Records drawn from a dataset:
"""
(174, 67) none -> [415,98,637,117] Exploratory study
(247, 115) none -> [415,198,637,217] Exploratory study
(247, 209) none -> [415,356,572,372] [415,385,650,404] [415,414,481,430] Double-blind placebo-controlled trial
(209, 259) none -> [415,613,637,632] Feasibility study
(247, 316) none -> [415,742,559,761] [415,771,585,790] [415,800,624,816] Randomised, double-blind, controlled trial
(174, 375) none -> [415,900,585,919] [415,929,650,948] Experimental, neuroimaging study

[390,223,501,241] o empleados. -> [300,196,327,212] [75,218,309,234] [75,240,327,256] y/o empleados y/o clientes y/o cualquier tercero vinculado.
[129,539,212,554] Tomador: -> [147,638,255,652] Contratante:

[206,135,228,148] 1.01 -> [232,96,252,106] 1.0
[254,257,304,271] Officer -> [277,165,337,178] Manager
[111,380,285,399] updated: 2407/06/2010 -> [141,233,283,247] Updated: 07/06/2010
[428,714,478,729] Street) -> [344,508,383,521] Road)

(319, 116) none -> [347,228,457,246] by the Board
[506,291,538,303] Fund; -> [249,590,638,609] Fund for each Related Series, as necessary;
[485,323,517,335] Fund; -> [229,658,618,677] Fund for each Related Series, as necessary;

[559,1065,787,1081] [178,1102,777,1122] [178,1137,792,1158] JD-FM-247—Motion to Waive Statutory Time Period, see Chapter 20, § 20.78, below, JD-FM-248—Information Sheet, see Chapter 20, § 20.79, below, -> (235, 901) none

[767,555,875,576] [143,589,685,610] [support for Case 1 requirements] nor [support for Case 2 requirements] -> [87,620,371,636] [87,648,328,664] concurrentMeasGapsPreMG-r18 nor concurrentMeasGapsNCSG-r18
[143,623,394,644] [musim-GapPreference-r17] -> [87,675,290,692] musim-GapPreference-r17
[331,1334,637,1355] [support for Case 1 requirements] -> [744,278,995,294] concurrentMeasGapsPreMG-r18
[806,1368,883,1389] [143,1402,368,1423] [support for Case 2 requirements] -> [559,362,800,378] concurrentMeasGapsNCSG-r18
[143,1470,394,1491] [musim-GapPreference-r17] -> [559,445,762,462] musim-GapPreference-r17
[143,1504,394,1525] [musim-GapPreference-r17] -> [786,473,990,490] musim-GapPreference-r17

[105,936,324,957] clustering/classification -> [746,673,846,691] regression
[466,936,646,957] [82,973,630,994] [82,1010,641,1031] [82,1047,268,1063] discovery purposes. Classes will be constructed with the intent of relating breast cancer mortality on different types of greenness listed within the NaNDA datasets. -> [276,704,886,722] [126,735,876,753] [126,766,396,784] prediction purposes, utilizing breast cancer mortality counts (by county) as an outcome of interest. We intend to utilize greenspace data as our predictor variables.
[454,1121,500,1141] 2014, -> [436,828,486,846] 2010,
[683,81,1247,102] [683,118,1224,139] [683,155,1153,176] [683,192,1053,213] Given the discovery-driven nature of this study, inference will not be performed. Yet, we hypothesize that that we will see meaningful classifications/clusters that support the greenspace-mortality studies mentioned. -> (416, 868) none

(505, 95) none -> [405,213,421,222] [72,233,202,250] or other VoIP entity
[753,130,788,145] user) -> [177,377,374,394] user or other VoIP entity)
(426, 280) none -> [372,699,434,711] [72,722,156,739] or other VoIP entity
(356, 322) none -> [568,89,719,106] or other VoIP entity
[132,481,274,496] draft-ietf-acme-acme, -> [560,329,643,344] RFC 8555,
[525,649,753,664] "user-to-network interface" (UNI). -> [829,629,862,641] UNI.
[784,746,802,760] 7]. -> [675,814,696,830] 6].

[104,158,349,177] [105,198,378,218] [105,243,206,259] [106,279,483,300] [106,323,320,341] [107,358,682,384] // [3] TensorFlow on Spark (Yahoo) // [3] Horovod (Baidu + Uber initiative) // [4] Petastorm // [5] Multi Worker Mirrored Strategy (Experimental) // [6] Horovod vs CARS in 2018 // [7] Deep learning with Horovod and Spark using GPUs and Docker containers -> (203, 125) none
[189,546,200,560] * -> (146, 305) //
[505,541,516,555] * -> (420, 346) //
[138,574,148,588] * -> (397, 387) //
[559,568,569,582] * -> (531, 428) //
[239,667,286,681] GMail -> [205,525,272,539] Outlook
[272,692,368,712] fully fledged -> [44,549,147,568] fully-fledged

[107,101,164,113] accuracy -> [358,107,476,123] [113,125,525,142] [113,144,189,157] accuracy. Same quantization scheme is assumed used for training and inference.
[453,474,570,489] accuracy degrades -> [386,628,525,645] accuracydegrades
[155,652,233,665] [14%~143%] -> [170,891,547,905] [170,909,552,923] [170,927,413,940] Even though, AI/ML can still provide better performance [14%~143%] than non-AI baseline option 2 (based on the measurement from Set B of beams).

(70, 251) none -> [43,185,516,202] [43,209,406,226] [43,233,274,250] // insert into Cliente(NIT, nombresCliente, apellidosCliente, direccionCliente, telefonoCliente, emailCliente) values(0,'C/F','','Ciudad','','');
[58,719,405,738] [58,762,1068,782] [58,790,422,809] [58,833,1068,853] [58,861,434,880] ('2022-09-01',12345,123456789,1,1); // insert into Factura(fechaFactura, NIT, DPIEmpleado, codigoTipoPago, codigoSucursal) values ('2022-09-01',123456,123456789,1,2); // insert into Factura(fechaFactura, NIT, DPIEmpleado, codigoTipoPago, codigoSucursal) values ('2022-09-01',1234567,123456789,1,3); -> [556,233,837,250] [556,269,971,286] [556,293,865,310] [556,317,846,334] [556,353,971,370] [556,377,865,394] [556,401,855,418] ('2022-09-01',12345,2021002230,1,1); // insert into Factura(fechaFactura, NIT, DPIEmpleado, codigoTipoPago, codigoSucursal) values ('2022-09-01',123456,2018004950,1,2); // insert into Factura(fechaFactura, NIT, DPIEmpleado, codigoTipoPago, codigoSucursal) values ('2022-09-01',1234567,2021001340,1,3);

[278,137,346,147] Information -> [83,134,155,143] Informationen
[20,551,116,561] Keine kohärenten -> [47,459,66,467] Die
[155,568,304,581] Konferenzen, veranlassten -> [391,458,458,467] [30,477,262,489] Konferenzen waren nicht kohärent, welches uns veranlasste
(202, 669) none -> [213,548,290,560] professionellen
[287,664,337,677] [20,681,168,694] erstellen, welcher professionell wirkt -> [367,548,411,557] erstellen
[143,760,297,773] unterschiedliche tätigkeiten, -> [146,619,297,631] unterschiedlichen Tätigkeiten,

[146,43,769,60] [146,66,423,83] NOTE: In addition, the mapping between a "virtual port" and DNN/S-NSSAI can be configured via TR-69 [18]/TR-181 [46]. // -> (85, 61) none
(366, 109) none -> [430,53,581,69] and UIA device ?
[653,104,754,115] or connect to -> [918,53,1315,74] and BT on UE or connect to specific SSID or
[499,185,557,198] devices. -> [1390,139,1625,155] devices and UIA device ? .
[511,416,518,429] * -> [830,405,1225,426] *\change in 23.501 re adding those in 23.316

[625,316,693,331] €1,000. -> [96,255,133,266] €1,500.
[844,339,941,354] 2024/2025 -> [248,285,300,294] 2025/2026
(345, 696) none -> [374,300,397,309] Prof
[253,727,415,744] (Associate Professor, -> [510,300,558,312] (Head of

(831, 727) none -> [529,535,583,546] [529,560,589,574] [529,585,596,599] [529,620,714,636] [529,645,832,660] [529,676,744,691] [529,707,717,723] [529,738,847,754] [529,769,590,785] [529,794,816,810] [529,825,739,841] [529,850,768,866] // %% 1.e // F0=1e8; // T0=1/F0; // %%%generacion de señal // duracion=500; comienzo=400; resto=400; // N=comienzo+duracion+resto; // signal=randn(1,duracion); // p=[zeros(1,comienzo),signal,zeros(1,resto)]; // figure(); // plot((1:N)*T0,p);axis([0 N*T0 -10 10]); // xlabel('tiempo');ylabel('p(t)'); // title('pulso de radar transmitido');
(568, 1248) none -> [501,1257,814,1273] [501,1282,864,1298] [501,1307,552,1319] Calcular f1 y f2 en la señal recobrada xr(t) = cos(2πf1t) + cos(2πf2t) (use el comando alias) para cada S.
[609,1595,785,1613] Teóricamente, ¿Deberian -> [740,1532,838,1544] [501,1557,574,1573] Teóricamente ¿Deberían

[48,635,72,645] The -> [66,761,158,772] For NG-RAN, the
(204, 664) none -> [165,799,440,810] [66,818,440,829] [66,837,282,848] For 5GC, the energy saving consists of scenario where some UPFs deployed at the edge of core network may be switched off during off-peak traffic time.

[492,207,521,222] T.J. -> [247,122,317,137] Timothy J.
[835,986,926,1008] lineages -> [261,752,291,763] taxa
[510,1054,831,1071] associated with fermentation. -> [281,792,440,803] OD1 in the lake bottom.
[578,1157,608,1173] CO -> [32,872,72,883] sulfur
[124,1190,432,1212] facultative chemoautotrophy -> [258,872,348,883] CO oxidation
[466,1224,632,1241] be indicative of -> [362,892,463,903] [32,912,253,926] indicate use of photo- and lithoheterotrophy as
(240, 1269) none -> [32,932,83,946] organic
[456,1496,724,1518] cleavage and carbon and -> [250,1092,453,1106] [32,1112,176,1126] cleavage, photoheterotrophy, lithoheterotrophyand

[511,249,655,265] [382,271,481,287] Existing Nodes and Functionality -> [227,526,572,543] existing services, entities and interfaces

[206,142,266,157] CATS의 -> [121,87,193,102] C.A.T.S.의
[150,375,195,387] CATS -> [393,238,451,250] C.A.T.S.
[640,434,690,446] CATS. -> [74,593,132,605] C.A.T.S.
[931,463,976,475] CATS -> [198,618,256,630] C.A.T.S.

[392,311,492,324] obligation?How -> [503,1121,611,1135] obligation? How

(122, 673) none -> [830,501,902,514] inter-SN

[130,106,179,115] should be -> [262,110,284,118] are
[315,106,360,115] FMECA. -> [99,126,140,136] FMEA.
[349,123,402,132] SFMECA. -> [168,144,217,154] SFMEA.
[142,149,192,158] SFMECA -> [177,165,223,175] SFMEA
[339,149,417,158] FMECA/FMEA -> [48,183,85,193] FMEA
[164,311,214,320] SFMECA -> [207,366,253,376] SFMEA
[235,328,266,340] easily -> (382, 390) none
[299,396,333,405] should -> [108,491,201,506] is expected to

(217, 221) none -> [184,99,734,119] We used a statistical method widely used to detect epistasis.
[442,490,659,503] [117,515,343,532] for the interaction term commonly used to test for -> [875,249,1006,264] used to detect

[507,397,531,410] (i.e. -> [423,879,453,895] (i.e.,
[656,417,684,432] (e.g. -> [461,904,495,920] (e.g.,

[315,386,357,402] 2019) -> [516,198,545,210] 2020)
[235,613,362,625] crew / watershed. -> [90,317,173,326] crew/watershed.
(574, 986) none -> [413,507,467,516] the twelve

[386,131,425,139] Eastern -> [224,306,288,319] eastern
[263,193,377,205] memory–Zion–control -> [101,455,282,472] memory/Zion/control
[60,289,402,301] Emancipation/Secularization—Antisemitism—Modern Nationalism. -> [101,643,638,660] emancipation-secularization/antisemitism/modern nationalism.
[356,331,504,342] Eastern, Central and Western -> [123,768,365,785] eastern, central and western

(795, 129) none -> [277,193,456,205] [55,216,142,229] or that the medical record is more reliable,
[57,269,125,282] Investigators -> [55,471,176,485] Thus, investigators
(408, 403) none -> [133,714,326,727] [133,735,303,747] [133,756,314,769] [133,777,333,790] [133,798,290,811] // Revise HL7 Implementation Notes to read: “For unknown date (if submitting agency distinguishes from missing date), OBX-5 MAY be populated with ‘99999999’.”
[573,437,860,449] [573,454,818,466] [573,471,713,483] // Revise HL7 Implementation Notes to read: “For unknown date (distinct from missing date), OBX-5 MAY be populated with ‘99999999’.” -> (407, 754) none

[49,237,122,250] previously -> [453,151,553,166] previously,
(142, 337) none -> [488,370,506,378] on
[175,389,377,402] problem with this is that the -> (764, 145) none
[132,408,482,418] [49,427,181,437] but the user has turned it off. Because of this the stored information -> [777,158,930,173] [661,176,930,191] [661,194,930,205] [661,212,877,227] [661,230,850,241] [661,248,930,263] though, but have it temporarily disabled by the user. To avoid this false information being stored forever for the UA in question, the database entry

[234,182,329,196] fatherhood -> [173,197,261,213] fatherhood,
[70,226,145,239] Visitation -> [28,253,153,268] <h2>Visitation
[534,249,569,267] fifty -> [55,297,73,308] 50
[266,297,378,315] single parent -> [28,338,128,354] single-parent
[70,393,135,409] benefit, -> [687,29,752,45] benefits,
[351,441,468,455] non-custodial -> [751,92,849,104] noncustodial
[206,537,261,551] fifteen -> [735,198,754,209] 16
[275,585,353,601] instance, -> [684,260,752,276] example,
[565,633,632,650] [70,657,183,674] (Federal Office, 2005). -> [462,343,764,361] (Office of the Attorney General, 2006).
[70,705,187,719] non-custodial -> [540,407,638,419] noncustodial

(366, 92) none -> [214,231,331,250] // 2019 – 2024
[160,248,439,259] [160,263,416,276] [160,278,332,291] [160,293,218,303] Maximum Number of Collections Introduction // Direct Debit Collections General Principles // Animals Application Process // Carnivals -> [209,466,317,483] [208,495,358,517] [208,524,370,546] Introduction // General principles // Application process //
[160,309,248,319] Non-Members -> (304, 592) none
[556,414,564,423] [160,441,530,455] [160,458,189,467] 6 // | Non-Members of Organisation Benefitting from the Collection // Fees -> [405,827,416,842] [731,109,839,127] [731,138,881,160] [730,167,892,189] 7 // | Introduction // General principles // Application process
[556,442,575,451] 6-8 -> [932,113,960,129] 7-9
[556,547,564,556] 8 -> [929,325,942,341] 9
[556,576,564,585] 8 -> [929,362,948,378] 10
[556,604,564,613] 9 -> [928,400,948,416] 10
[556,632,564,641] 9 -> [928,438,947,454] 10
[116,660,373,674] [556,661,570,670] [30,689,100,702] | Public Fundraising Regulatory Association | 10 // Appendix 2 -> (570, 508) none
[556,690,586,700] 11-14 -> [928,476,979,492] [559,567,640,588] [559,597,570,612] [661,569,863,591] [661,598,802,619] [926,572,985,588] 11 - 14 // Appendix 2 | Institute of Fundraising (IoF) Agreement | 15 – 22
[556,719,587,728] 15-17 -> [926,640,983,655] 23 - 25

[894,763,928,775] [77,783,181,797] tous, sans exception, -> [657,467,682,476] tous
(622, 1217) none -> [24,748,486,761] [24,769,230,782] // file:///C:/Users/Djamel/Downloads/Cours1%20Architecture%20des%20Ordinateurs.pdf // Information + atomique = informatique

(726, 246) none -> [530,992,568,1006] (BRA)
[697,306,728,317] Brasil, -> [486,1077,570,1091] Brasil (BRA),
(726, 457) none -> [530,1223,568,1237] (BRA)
"""
From the data above, copy each line with the string "Related" in it.

EXERCISE RESPONSE ▸
[506,291,538,303] Fund; -> [249,590,638,609] Fund for each Related Series, as necessary;
[485,323,517,335] Fund; -> [229,658,618,677] Fund for each Related Series, as necessary;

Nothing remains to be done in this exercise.